AMD is planning to ship consumer-grade ARM chips in 2016, with the interesting feature that the x86 and ARM chips will be pin-compatible. You can see why they’re doing it.


And Tesco is launching its own Android device.

Dutch cablecos preparing huge VoWLAN; HOWTO build Tuenti’s WebRTC; Twitter Q1s

Two Dutch cablecos, UPC Netherlands and Ziggo, are trialling voice over WiFi, in a move that will hit KPN hard again. UPC’s owners already have an MVNO in Belgium, and Ziggo has one in Holland, and the next step seems to be using their enormous fleet of hotspots. UPC has 500,000 and Ziggo has a million. An interesting detail is that they’re testing a protocol called WISPr (Wireless Internet Service Provider Roaming), rather than ANDSF as specified in Hotspot 2.0.

Telefonica’s social network, Tuenti, has a blog post about how they engineered their voice features, using their existing XMPP chat infrastructure for the signalling and some of the NAT-traversal, and a fork of Jingle for the bearer protocol.

Telestax’s Restcomm is now part of Metaswitch’s Project Clearwater, providing yet another web-voice integration option.

And although Twitter saw its advertising revenue grow 125% in Q1 to $226m, of which 80% was mobile, it’s still not breaking even.

Cellular jammer man; IE bug keeps zombie XP undead; Symantec says AV is dead, however; Valley rebels against gag orders

Some people get really annoyed about people yelling into mobile phones. Really annoyed. Jason Humphreys is one of them, and he installed a jamming device in his car to silence the phones around him in traffic. In April last year, MetroPCS filed a complaint with the FCC that two of their cell sites were regularly being jammed. The FCC investigated, Humphreys was caught, and admitted it. He got a $48,000 fine, but at least he showed those phone-using scum who was boss.

Microsoft wanted to turn off support for Windows XP so very badly. But then the latest Internet Explorer bug came along and it was so awful that several governments advised those affected to just use another browser. As a result, Microsoft has issued a patch for XP even though it’s officially dead.

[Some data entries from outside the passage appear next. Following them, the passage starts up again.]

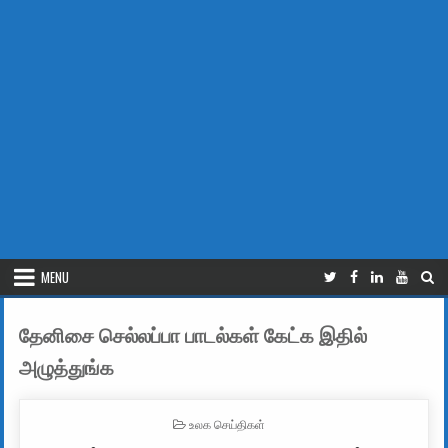
MENU
தேனிசை செல்லப்பா பாடல்கள் கேட்க இதில்
அழுத்துங்க
POSTED IN
உலக செய்திகள்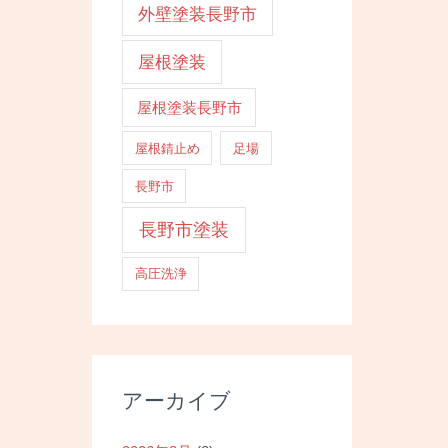
外壁塗装長野市
屋根塗装
屋根塗装長野市
屋根錆止め
足場
長野市
長野市塗装
高圧洗浄
アーカイブ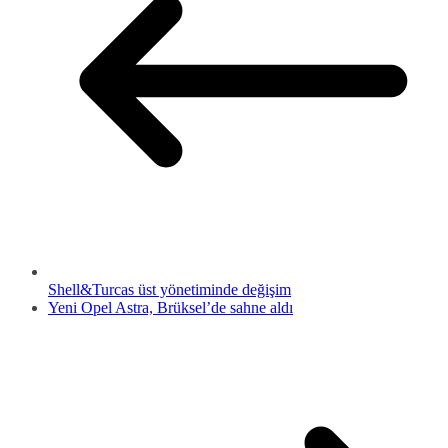
Shell&Turcas üst yönetiminde değişim
Yeni Opel Astra, Brüksel’de sahne aldı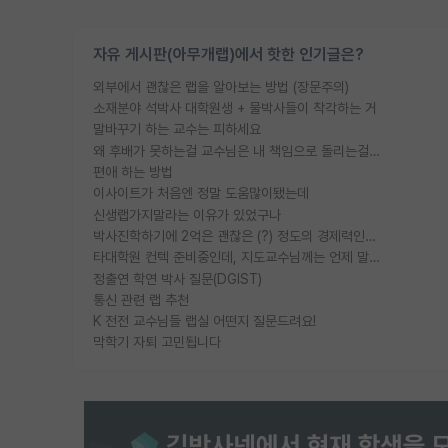
자유 게시판(아무개랩)에서 핫한 인기글은?
외부에서 괜찮은 랩을 알아보는 방법 (장문주의)
소재분야 석박사 대학원생 + 물박사들이 착각하는 거
말바꾸기 하는 교수는 피하세요
왜 후배가 못하는걸 교수님은 내 책임으로 돌리는걸까요?
편애 하는 방법
이사이트가 처음엔 정말 도움많이됐는데
신생랩가지말라는 이유가 있었구나
박사진학하기에 2억은 괜찮은 (?) 정도의 경제력인가요
타대학원 컨텍 준비중인데, 지도교수님께는 언제 말씀드려야 할까요?
정출연 학연 박사 질문(DGIST)
통신 관련 랩 추천
K 전전 교수님들 랩실 어떤지 질문드려요!
막학기 자퇴 고민됩니다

Although Heartbleed seems to have passed off fairly harmlessly, the big question is what’s happening with industrial embedded systems.

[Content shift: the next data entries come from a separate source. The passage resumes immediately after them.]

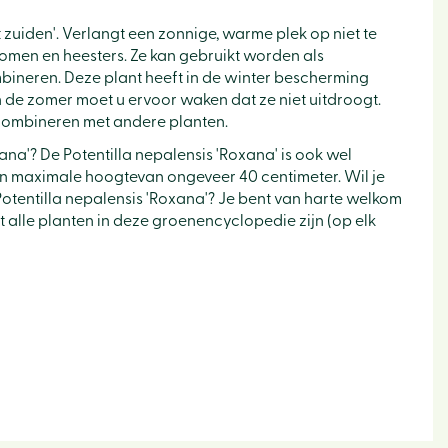
t zuiden'. Verlangt een zonnige, warme plek op niet te
men en heesters. Ze kan gebruikt worden als
bineren. Deze plant heeft in de winter bescherming
 de zomer moet u ervoor waken dat ze niet uitdroogt.
 combineren met andere planten.
ana'? De Potentilla nepalensis 'Roxana' is ook wel
n maximale hoogtevan ongeveer 40 centimeter. Wil je
otentilla nepalensis 'Roxana'? Je bent van harte welkom
et alle planten in deze groenencyclopedie zijn (op elk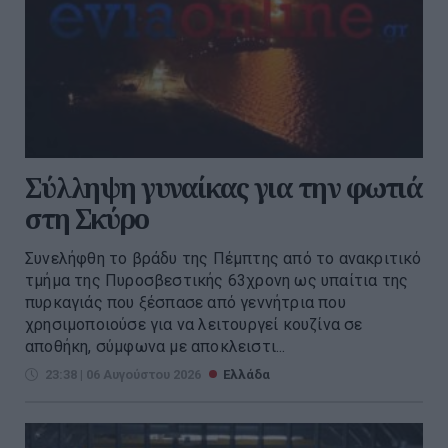
Σύλληψη γυναίκας για την φωτιά
στη Σκύρο
Συνελήφθη το βράδυ της Πέμπτης από το ανακριτικό
τμήμα της Πυροσβεστικής 63χρονη ως υπαίτια της
πυρκαγιάς που ξέσπασε από γεννήτρια που
χρησιμοποιούσε για να λειτουργεί κουζίνα σε
αποθήκη, σύμφωνα με αποκλειστι...
23:38 | 06 Αυγούστου 2026
Ελλάδα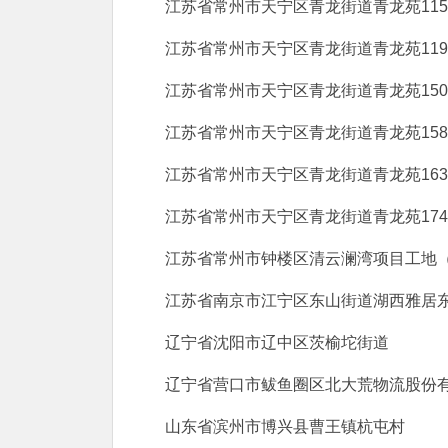
江苏省常州市天宁区青龙街道青龙苑11
江苏省常州市天宁区青龙街道青龙苑11
江苏省常州市天宁区青龙街道青龙苑15
江苏省常州市天宁区青龙街道青龙苑15
江苏省常州市天宁区青龙街道青龙苑16
江苏省常州市天宁区青龙街道青龙苑17
江苏省常州市钟楼区清云澜湾项目工地（
江苏省南京市江宁区东山街道湖西雅居
辽宁省沈阳市辽中区茨榆坨街道
辽宁省营口市鲅鱼圈区北大荒物流股份
山东省滨州市博兴县曹王镇杭屯村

Symantec thinks PC antivirus software is dead.

Major Silicon Valley companies have begun informing their customers when the government demands their data, in defiance of requests for secrecy.

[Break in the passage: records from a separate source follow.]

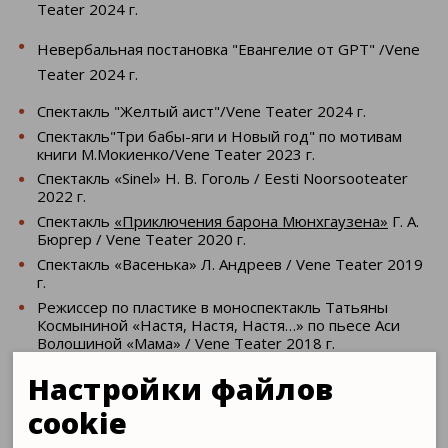
Teater 2024 г.
Невербальная постановка "Евангелие от GPT" /Vene
Teater 2024 г.
Спектакль "Желтый аист"/Vene Teater 2024 г.
Спектакль"Три бабы-яги и Новый год" по мотивам
книги М.Мокиенко/Vene Teater 2023 г.
Спектакль «Sinel» Н. В. Гоголь / Eesti Noorsooteater
2022 г.
Спектакль
«Приключения барона Мюнхгаузена»
Г. А.
Бюргер / Vene Teater 2020 г.
Спектакль «Васенька» Л. Андреев / Vene Teater 2019
г.
Режиссер по пластике в моноспектакль Татьяны
Космыниной «Настя, Настя, Настя…» по пьесе Аси
Волошиной «Мама» / Vene Teater 2018 г.
Спектакль «Война» по мотивам книги Светланы
Настройки файлов
Алексиевич «У войны не женское лицо» / Театр
"Ателье", Санкт-Петербург 2014 г.
cookie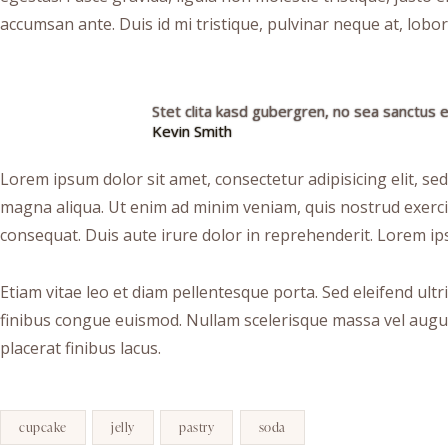
accumsan ante. Duis id mi tristique, pulvinar neque at, lobort
Stet clita kasd gubergren, no sea sanctus e
Kevin Smith
Lorem ipsum dolor sit amet, consectetur adipisicing elit, se
magna aliqua. Ut enim ad minim veniam, quis nostrud exerci
consequat. Duis aute irure dolor in reprehenderit. Lorem ips
Etiam vitae leo et diam pellentesque porta. Sed eleifend ult
finibus congue euismod. Nullam scelerisque massa vel augu
placerat finibus lacus.
cupcake
jelly
pastry
soda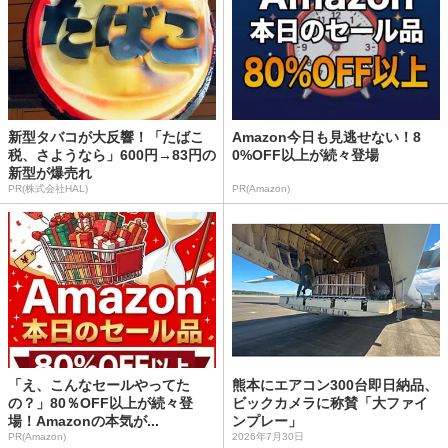
新型タバコが大反響！「たばこ
Amazon今日も見逃せない！8
税、さようなら」600円→83円の
0%OFF以上が続々登場
新型が爆売れ
PR(株式会社HAL)
PR(Amazon)
「え、こんなセールやってた
熊本にエアコン300台即日納品、
の？」80％OFF以上が続々登
ビックカメラに称賛「大ファイ
場！Amazonの本気が...
ンプレー」
PR(Amazon)
2026年7月30日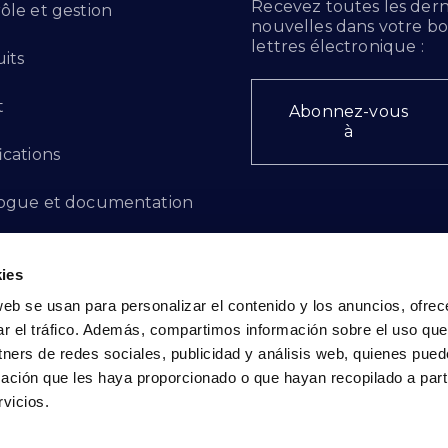
Recevez toutes les dern
ôle et gestion
nouvelles dans votre bo
lettres électronique :
its
t
Abonnez-vous
à
ications
ogue et documentation
ts d'innovation
ies
 des plaintes
web se usan para personalizar el contenido y los anuncios, ofrec
ar el tráfico. Además, compartimos información sobre el uso que
cto - FR
tners de redes sociales, publicidad y análisis web, quienes pue
ación que les haya proporcionado o que hayan recopilado a parti
vicios.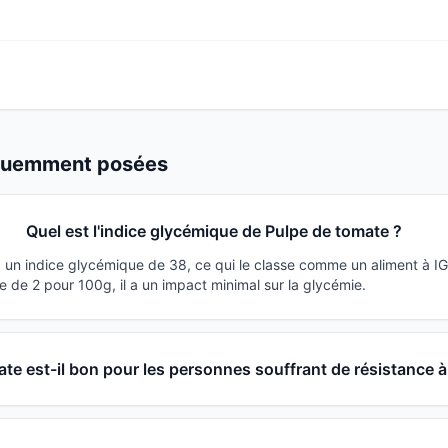
équemment posées
Quel est l'indice glycémique de Pulpe de tomate ?
 un indice glycémique de 38, ce qui le classe comme un aliment à I
 de 2 pour 100g, il a un impact minimal sur la glycémie.
te est-il bon pour les personnes souffrant de résistance à 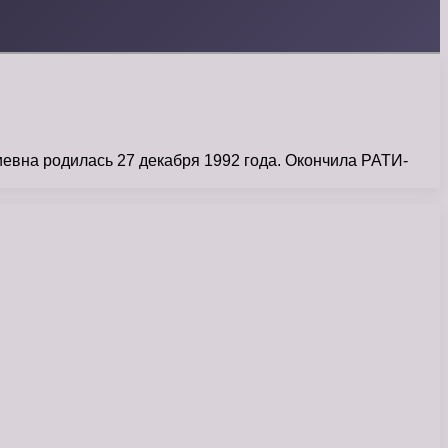
иевна родилась 27 декабря 1992 года. Окончила РАТИ-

Unexpectedly, a more radical NSA reform bill is being taken forward by Congress, one that would ban the bulk collection of US call-detail records.

Does Mexico’s new telecoms law permit a huge expansion of government censorship?

Oh dear: digital video recorders get turned into Bitcoin-mining machines.

And finally, on July 23rd, 2012, we nearly had a solar storm the size of the legendary, telegraph-frying Carrington event of 1859. Don’t have nightmares, now.